为庆祝中华人民共和国建国七十周年,泸州市举办“百姓戏迷剧场”,每月都有演出。我作为这座城市的昔日市民,有幸观摩到一场精彩的折子戏,很是惬意。
其中由泸州市川剧团第一小生包靖领衔主演的《逼侄赴科》尤使我观后心情久久不能平静。
《逼侄赴科》是《玉簪记》中的一折,是完善人物形象,刻画主角潘必正的关键一幕。
《玉簪记》原是明代万历年间著名剧作家高濂创作的传奇戏剧。几百年来,各种地方戏争先改编、上演,是一出演绎才子佳人,经久不衰的精品传统剧目。
《玉簪记》是道姑陈妙常与书生潘必正冲破封建礼教和道法清规的约束而相恋结合的故事。
金兀术南侵,少女陈娇莲在逃难中与母失散,入金陵女贞观为道士,法名妙常。
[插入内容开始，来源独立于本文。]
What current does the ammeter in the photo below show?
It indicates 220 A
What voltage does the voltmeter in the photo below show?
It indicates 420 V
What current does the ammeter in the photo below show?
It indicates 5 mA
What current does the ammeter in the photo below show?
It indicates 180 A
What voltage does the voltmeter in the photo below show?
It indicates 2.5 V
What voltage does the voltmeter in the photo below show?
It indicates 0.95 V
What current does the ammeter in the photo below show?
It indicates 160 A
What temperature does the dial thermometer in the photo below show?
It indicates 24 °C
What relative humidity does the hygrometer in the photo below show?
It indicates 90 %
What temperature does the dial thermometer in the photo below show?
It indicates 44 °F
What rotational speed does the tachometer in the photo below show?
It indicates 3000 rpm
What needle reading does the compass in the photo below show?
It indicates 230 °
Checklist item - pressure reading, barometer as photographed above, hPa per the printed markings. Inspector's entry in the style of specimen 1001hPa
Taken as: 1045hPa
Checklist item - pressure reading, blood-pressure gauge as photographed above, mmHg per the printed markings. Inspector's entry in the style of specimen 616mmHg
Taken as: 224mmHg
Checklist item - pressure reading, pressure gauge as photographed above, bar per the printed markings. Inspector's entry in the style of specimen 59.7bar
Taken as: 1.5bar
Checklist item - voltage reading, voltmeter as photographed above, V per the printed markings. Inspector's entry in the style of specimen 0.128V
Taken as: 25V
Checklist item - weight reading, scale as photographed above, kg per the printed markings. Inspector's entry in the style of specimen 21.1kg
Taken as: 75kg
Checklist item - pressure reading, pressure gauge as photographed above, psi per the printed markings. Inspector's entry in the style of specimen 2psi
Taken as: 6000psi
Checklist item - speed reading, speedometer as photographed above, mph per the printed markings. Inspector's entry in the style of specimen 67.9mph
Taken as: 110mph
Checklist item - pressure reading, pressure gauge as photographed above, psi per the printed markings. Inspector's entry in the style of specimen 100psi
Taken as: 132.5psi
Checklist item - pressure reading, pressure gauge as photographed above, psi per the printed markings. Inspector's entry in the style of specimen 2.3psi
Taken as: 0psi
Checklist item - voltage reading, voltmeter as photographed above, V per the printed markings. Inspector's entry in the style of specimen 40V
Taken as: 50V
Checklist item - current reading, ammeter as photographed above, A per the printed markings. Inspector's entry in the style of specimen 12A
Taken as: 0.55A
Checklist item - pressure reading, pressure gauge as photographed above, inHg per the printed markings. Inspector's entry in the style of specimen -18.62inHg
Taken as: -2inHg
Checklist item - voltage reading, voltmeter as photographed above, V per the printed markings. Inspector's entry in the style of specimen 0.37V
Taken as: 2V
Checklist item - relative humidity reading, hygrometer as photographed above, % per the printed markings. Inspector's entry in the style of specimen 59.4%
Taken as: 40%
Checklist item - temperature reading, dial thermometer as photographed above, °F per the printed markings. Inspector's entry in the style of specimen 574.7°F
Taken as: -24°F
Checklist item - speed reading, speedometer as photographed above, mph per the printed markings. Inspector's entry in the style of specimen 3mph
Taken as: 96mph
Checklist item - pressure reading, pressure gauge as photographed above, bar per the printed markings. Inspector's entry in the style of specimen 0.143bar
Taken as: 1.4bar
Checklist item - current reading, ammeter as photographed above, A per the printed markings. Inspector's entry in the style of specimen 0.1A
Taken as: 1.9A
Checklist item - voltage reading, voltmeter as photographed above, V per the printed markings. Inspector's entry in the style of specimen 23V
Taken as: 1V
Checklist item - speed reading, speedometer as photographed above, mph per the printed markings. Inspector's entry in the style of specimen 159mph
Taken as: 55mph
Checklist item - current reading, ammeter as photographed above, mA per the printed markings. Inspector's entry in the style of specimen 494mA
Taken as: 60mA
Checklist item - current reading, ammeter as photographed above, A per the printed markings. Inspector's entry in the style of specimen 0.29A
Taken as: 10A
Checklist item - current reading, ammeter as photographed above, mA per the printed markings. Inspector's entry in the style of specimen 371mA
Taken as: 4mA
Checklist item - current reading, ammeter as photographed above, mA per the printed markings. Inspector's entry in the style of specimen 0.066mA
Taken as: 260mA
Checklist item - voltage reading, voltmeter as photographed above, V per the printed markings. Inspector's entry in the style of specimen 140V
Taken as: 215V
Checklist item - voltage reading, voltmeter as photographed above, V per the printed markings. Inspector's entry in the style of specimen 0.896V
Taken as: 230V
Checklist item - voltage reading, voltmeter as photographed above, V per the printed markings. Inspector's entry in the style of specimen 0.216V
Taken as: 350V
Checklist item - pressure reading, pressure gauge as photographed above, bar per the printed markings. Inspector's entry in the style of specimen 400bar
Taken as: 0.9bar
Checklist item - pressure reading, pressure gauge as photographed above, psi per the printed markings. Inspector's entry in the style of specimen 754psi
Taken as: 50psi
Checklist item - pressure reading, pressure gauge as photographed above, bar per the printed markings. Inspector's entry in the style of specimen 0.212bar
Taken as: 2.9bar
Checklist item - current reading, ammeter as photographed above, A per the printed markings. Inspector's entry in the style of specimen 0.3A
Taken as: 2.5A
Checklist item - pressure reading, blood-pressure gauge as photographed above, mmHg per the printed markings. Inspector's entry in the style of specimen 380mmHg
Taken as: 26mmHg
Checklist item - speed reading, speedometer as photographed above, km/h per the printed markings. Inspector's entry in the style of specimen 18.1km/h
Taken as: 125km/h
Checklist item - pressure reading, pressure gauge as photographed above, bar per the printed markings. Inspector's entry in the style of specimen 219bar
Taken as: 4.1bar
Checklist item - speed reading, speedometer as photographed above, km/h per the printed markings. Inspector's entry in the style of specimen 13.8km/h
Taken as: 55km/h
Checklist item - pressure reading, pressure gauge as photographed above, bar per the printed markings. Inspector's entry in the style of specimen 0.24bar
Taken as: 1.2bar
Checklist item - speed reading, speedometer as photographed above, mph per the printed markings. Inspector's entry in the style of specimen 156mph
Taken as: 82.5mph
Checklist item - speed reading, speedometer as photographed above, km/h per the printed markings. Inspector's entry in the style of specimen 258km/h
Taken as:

府尹张于湖赴任经过,曾向妙常挑逗,但为所拒。女贞观主潘法成之侄潘必正会试落第,也来到女贞观。
陈、潘二人经过茶叙、琴挑、偷诗一番曲折后,终于私自结合。事为观主觉察,乃逼必正赴试。登程之日,妙常追至江边,雇船赶上,哭诉别情。后潘生登第得官,迎娶妙常归家团聚。
而《逼侄赴科》,则是书生潘必正上京赴考时染病,寄宿在姑母主持的女贞观中养病攻书。他与观内青年道姑陈妙嫦暗中生情,互送鸯鸳坠与玉簪作为信物。必正、妙嫦相爱之事被老观主潘必正之姑母察觉。
观主深怕玷污教门清规和贻误侄儿锦绣前程,遂逼侄儿潘必正离观去临安赴考。在神堂拜别之时,必正与妙嫦相见不能相言,只得巧诉衷情,暗送话别之情,充满悲喜剧色彩。
走出江阳艺术宫,正夜色深沉。我在归家的路上从《逼侄赴科》的余音中联想到一个家庭教育问题:
子女在长身体,学知识的青少年时代,沉湎于风花雪月,不思上进,而家长放任自流,毫无家法约束,这对思想并未成熟的子女是不负责任的态度。尽管潘必正的姑母的“逼”有棒打鸳鸯之嫌,残忍地扮演了一个封建卫道者角色。但她为侄子的长远利益着想,逼侄离观,暂时斩断情缘,也有着家庭教育的积极意义。
那时人们推崇的是“先有金榜题名,后有洞房花烛”,作为姑母,这一举措不能算“错”!
如今的孩子,家庭教育一旦松懈,孩子的逆生长就会膨胀起来。教育,本来就是一种强制手段,“逼”也是一股动力。所谓“子不教,父之过”就是在论证家庭教育的主观性和严肃性。
《逼侄赴科》中的姑母手段残忍,可慈悲之心,笔者认为显示了家庭教育的“正能量”。
望子成才是天下父母之心,但离开了“逼”的正能量,家长做心不在焉的“牧羊人”,无规无矩,过早的给予子女的“自由空间”,任随“早恋”占据学习时间,这样到头来只能“望子成龙”便是一场梦境。